Dietary supplements could also be used in addition to, or in alternative to, dietary modifications [158, 159]. However, no dietary supplements have been approved as anticancer therapies in the United States. This is due, in part, to the observational nature of the available studies about dietary supplements, as well as the lack of regulation for their use [159, 160]. Among the various dietary supplements available, quercetin—largely used worldwide and found in fruits, vegetables, tea, and wine—has shown some potential. Quercetin is a bioactive flavonoid with antioxidant, antiestrogenic, and antiproliferative effects that may be at the basis of its therapeutic properties [161]. Several in vitro and in vivo preclinical studies have been conducted regarding its anticancer effects, as reviewed in [162, 163] and shown in [164]. Although the exact mechanisms of Quercetin anticancer properties are not clear, they seem to occur via modulation of VEGF, apoptosis, PI3K/Akt/mTOR, and Wnt/β-catenin signaling pathways [162, 163]—all of which are affected in OS. Indeed, quercetin has consistently shown effectiveness against OS in vitro and in vivo. For instance, studies have shown that Quercetin induces inhibition of proliferation, cell cycle arrest, and apoptosis of MG-63 [165, 166], U2OS, Saos-2 [166], HOS [167], and 143B [168] cells.
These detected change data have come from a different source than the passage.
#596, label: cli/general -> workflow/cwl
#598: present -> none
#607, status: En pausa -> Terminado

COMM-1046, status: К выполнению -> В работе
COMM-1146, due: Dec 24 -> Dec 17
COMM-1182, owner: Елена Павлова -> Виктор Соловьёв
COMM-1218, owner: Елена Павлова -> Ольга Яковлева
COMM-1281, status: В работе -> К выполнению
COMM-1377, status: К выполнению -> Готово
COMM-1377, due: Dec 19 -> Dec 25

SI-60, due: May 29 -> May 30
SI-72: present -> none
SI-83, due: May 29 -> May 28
Additionally, Wu et al. showed that quercetin induces autophagy of MG-63 cells in vitro and in vivo [169]. Lan et al. demonstrated that quercetin attenuated cell migration and invasion, with downregulation of HIF-1α, VEGF, MMP2, and MMP9 expression on HOS and MG-63 cells, when compared to vehicle control. They also verified reduction in the lung metastases in OS xenograft models [170]. While these studies indicate that Quercetin may have some effects on OS, additional preclinical studies and randomized clinical trials are needed to confirm its anticancer efficacy. Considering the significantly high doses, well above the normal dietary intake, that may be required to achieve the anticancer effects, safety considerations should be carefully assessed [171, 172].
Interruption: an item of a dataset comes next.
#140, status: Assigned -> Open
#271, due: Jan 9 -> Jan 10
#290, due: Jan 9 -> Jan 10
Conclusions and future perspectives

Considering the importance of the aberrant bioenergetics of cancer to its progression and aggressiveness, targeting tumor metabolism may represent a promising strategy to treat cancer in general, and may represent an interesting avenue of research as a novel approach to treat OS. Although, to date, dietary approaches have not been evaluated as treatments for OS, it would be interesting to initiate a series of preclinical and clinical investigations to explore their impact on OS cells, uncovering possible mechanisms of action and novel therapeutic strategies. These studies should aim at testing the effects of different diets or diet supplements on CSCs metabolism and their interplay with the TME. Although CR, fasting and ketogenic diets, and the supplemental use of quercetin are overall well-tolerated by patients [100, 101, 155, 171, 173], it would be necessary to verify safety along with efficacy.

Moreover, human diets in general appear to be more effective when used in combination with other anticancer treatments [54, 101, 174]. One of the reasons why tumors are resistant to anticancer therapies is the fact that they exhibit multiple redundant pathways to promote growth, survival, and metastasis, which renders single-target therapies ineffective. This holds especially true for OS, which is highly heterogeneous genetically and phenotypically. Therefore, the key to improving success in OS could be the use of combination therapies: a dietary approach could likely sensitize OS cells to another antitumor therapy. For example, a recent study in pediatric patients with acute lymphoblastic leukemia showed improvement of response to chemotherapy when combined with CR [175].

In conclusion, it would be interesting to include dietary interventions as both stand-alone or combination therapies as subject of future avenues of research in OS. Very little is known at the moment, and therefore extensive preclinical in vitro and in vivo investigations should be performed prior to clinical trials.